Quick Tip: How to Auto Register all your Custom Blocks with WordPress 6.8

When developing either a multi-block plugin, or a theme that supports multiple custom blocks, you have to make sure all blocks get registered in PHP for them to become available within the editor.

In the past, this has either been a manual process with registrations for each block folder like so:

$block_types = array( 
  'accordion', 
  'carousel', 
  'carousel-slide', 
  'dialog', 
  'icon-button' 
);
foreach ( $block_types as $block_type ) {
    register_block_type( __DIR__ . "/build/{$block_type}" );
}

Or you could get fancy and write a custom function to scan your block directories and auto-register them.

<?php 
function fsdacf_register_all_blocks() {
	$block_directories = glob(PLUGIN_DIR . "/blocks/*", GLOB_ONLYDIR);

	foreach ($block_directories as $block) {
		register_block_type( $block );
	}
}
add_action( 'init', 'fsdacf_register_all_blocks' );

You can read more about how this works in my post on multi-block development workflows. The above operation is a bit expensive computationally though.

A better way at last!

Now in WordPress 6.8 there is a new function that helps streamline this process dramatically.

Introducing: wp_register_block_types_from_metadata_collection()

This function takes two arguments:

  1. The path to the folder all your individual blocks reside in
  2. The path to a block manifest file – which is essentially just like a large combination of all your block.json files, but as a PHP array instead of json.

From this, it will handle registering all your blocks for you.

wp_register_block_types_from_metadata_collection(
    __DIR__ . '/build',
    __DIR__ . '/build/blocks-manifest.php'
);

Your next logical question is probably how do I generate a file like this?

Luckily, there is a super easy flag in the @wordpress/scripts package to take care of this for you.

NOTE: you will need version ^30.14 of @wordpress/scripts or this will not work!
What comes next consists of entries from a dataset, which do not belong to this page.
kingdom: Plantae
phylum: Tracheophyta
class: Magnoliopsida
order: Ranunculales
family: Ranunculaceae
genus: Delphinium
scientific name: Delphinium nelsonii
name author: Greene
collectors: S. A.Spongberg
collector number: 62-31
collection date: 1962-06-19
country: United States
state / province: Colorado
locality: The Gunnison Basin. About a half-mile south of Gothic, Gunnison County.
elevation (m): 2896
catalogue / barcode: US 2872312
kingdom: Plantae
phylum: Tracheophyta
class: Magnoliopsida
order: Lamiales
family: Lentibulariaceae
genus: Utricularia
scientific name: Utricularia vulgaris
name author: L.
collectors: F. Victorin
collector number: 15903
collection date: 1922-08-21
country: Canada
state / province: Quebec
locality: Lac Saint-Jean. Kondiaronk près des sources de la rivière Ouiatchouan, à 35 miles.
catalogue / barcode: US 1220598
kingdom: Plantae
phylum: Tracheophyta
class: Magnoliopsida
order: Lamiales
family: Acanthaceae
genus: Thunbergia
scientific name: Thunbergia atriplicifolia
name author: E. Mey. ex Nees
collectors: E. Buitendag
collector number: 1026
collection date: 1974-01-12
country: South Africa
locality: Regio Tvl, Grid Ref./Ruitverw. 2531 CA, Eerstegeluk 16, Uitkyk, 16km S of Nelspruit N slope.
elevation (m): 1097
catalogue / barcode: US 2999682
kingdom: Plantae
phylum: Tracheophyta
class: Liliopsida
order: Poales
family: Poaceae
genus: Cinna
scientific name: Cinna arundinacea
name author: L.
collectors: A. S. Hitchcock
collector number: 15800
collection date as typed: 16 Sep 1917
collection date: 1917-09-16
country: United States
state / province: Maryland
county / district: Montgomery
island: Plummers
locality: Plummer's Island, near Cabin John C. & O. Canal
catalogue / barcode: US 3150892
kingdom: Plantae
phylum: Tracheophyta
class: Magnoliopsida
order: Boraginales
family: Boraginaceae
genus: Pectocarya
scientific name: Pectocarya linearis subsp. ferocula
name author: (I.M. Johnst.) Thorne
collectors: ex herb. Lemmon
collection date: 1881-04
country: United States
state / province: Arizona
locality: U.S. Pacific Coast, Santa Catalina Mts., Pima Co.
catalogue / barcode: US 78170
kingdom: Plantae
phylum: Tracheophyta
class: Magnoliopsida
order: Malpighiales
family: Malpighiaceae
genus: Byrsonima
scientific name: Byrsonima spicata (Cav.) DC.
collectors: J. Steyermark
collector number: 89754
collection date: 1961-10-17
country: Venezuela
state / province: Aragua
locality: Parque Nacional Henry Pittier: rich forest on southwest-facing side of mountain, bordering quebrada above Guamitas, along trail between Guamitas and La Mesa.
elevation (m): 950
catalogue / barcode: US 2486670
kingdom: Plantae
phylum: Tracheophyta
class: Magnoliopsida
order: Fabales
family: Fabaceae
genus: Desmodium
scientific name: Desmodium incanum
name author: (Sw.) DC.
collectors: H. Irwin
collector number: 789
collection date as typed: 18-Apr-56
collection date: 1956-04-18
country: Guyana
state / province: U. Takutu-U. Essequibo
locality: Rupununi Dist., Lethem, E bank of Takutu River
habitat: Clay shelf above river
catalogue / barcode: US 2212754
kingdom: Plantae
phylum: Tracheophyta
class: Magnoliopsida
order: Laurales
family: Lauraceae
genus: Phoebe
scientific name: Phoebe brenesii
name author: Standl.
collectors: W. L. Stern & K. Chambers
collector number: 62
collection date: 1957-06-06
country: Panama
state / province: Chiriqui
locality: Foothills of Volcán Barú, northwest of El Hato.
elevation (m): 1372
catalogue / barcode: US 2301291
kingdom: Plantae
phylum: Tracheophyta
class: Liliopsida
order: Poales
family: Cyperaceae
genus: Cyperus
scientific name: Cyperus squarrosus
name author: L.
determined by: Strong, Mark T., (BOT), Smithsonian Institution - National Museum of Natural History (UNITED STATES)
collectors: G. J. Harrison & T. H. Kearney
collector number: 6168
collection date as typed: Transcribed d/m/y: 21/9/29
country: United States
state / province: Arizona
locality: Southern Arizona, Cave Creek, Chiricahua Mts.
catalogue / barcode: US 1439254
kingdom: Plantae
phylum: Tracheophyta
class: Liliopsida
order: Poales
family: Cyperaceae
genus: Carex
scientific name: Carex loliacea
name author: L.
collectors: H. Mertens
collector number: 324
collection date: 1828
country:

So make sure you grab the latest version if you are working in an older repo.

We can modify our typical npm run build and npm run start commands to include an extra flag to generate this manifest for us:

  "scripts": {
    "start": "wp-scripts start --blocks-manifest --webpack-src-dir=blocks",
    "build": "wp-scripts build --blocks-manifest --webpack-src-dir=blocks"
  },

In this case, I have it pointing to a blocks folder specifically as the source, but this can be modified depending on your setup.

With this in place, you will never have to worry about forgetting to register a block after creating it again! As a bonus, it is much more performant than the directory globbing method mentioned above as well.